I may be psychic, but my premonitions don’t usually come true so quickly! The day after I wrote the above, junior transport minister Trudy Harrison told a sustainability conference that owning a car was outdated ‘20th-century thinking’ and the country should move to ‘shared mobility’ to cut carbon emissions.
Socialists have been trying to get rid of our cars since the 1970s, and we are used to these arguments from eco-cranks. But this is the first time I have heard this from a government minister, although the writing has been on the wall for a long time.
It all slots together, of course. Make us buy electric cars which we can’t afford and that are not fit for purpose. Tax us to the hilt with road use charges and congestion charges. Ban cars from cities. Everything is aimed at a single purpose. This never had anything to do with ‘climate change’. It is all to do with limiting our personal freedom, to stop us going where we want, when we want and doing what we want.
And it won’t end there. Private ownership of homes, for example, has already been condemned as ‘wasteful’, and some believe the whole concept of private ownership is immoral.
It may sound fanciful now, but so did attacks on car ownership just a few years ago.
BBC forced to retract lie about wind subsidies
I am proud to say that I am often a thorn in the side of the BBC, complaining whenever they publish fake climate stories. Sometimes I even win, although their in-house complaints system tries its best to avoid this eventuality. Sometimes, though, the lie is so blatant that even the BBC’s Executive Complaints Unit (ECU) cannot defend it.
I am therefore pleased to announce that the ECU have upheld one of my recent complains against Justin Rowlatt, the BBC’s Climate Editor.
In June, Rowlatt filmed what was no more than a puff piece for offshore wind farms. In it he asserted that the ‘offshore wind industry is now virtually subsidy free’.
Anybody who knows how the subsidy system works will tell you this is poppycock. Offshore wind farms receive subsidies in one of two ways:
• Renewable Obligation Certificates (ROCs) – these cover installations up to around 2016. Typically wind farms are paid a subsidy of about £100/MWh, in addition to the market value of the electricity they produce, which last year was about £50/MWh. ROCs are payable throughout the life of the asset, in practice well into the 2030s and beyond.

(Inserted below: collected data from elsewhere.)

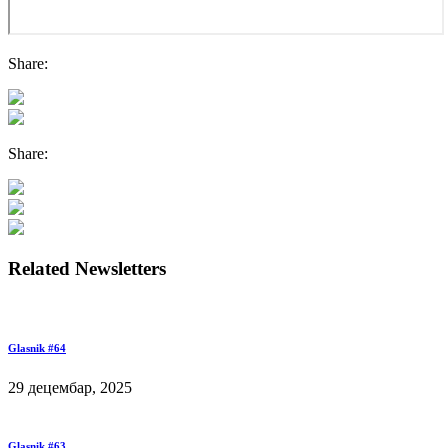
Share:
Share:
Related Newsletters
Glasnik #64
29 децембар, 2025
Glasnik #63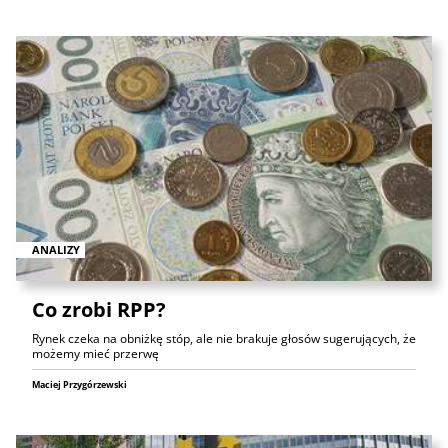
ANALIZY
Co zrobi RPP?
Rynek czeka na obniżkę stóp, ale nie brakuje głosów sugerujących, że
możemy mieć przerwę
Maciej Przygórzewski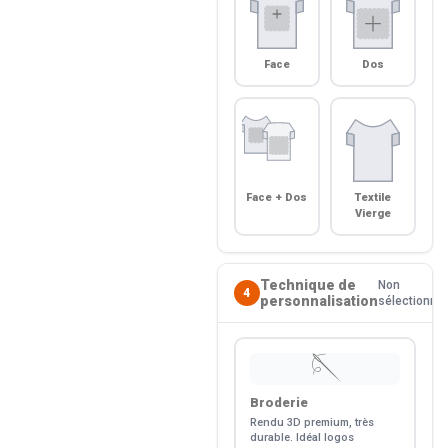
Face
Dos
Face + Dos
Textile
Vierge
Technique de
Non
4
personnalisation
sélectionné
🪡
Broderie
Rendu 3D premium, très
durable. Idéal logos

• Contracts for Difference (CFDs) – this is the subsidy system employed for installations since 2016. Under it, wind farm operators are paid a guaranteed index-linked price for all the electricity they produce. For all existing wind farms, these guaranteed prices are way above the market price of £50/MWh. Furthermore they are guaranteed for the first 15 years of the asset’s life, so once again the subsidies will be payable well into the 2030s.
It is ironic that Rowlatt made his video at the giant Hornsea wind farm, which is currently paid £164.98/MWh, more than three times the normal market price.
All in all, the cost of subsidies via ROCs and CFDs added up to more than £4billion last year, all of which is added to electricity bills – hardly subsidy free!
Normally the BBC get away with a ‘correction’ at the bottom of the offending article, which nobody ever reads. The damage has been done, which is the intention.
However on this occasion the Daily Mail picked up on it, and published a damning article. They say that Rowlatt has been censured by his superiors over his fake news. Whether or not that is the case, on this occasion at least the public have been told the truth.
I have two other outstanding complaints against Justin Rowlatt. Both concern the Panorama edition last month on ‘wild weather’, which this column covered at the time. The first was his blatantly false assertion that ‘death tolls are rising’ because of extreme weather. In reality, deaths from weather disasters nowadays are at record lows. The second concerned his claim that the recent drought in Madagascar was ‘climate-induced’. Not only did he offer no evidence for this, but recent studies have proved that such droughts are common events there, and have nothing whatsoever to do with global warming.
If Justin Rowlatt continues publishing fake news, he had better watch out, because some of us are on to his game.